Among these dances, the most popular are the Chioda, Ndelitha and Malipenga. They are performed on special occasions.
a. Chioda dance
The Chioda dance is a ceremonial dance performed by women on a night before the wedding ceremony.
b. Ndelitha Dance
It is performed on the day of a wedding ceremony. It is marks the establishment phase of the marriage as it involves equal participation from both men and women.
c. Malipenga dance
This dance forms the base of the Tonga society. It is organised with a territorial theme. Each dance group is called 'Boma'. However, the Boma is separated from others by a river. A group of villages may form one Boma.

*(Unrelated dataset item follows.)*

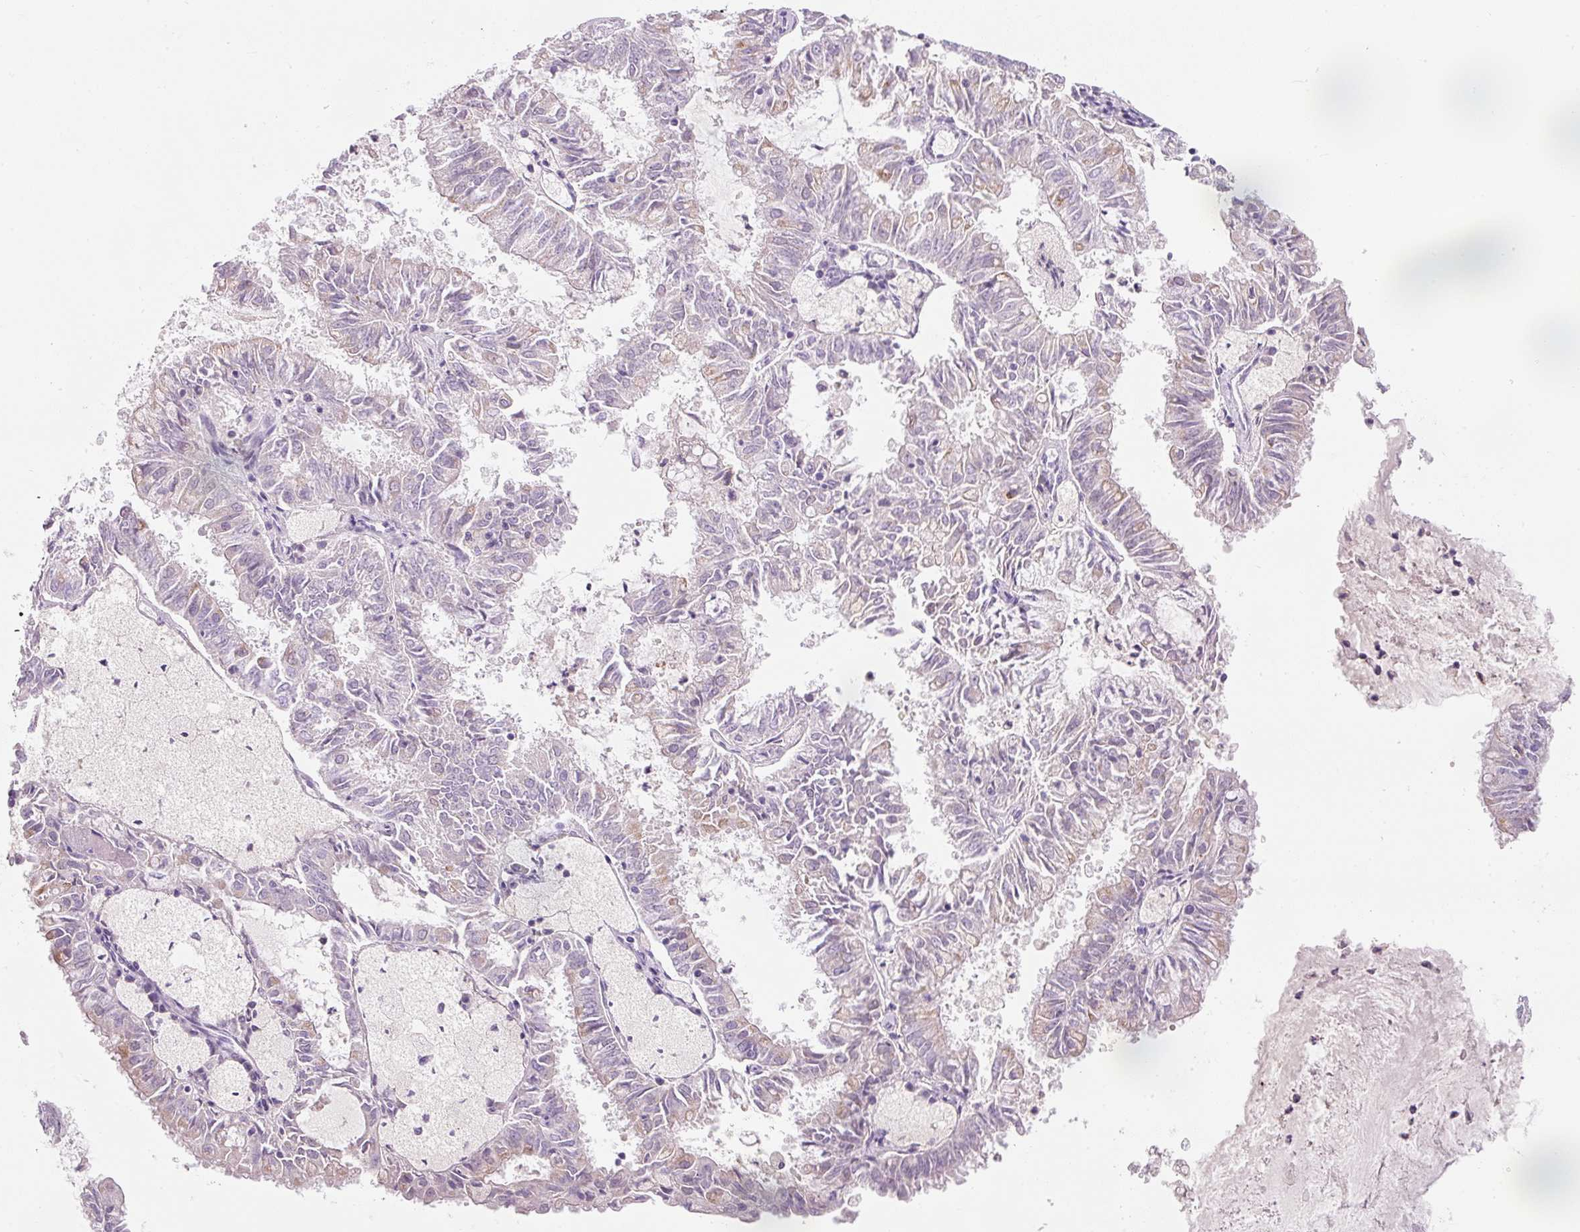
{"staining": {"intensity": "negative", "quantity": "none", "location": "none"}, "tissue": "endometrial cancer", "cell_type": "Tumor cells", "image_type": "cancer", "snomed": [{"axis": "morphology", "description": "Adenocarcinoma, NOS"}, {"axis": "topography", "description": "Endometrium"}], "caption": "Immunohistochemical staining of endometrial cancer demonstrates no significant staining in tumor cells. Brightfield microscopy of immunohistochemistry stained with DAB (brown) and hematoxylin (blue), captured at high magnification.", "gene": "DNM1", "patient": {"sex": "female", "age": 57}}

The villages constituting the Boma may for example be the Mankhambira, the Kapunda Banda and the likes. In addition to that the villages constituting a Boma may strongly oppose one another.
Functions of Malipenga
Malipenga has a unifying/ reconciliatory factor. It is also used as a form of initiation. In this regard each Boma has someone in charge usually denoted either as a Queen, King, Captain, or Sergeant major. It is also a source of entertainment, hence performed on weekly basis. They are commonly performed during the dry season as well as during school holidays. Furthermore, it teaches moral code such as honesty, obedience, communal life, cleanliness, friendship as well as reconciliation.
Dressing Code for Malipenga
- White shorts
- White shoes
- White/khaki T-shirts
- Hats with protruding coil of feathers
Furthermore, the drums are modelled in a military style. The gourds (lupale) on the hand are used to dramatise trumpets. On the other hand, the songs often depict historical or political events such as the police under the British colonial rule. Some carry a message of praise to the queen, captain, sergeant or king from where the Boma belongs. Other songs carry moral instructions such as cleanliness, obedience as well as respect for elders.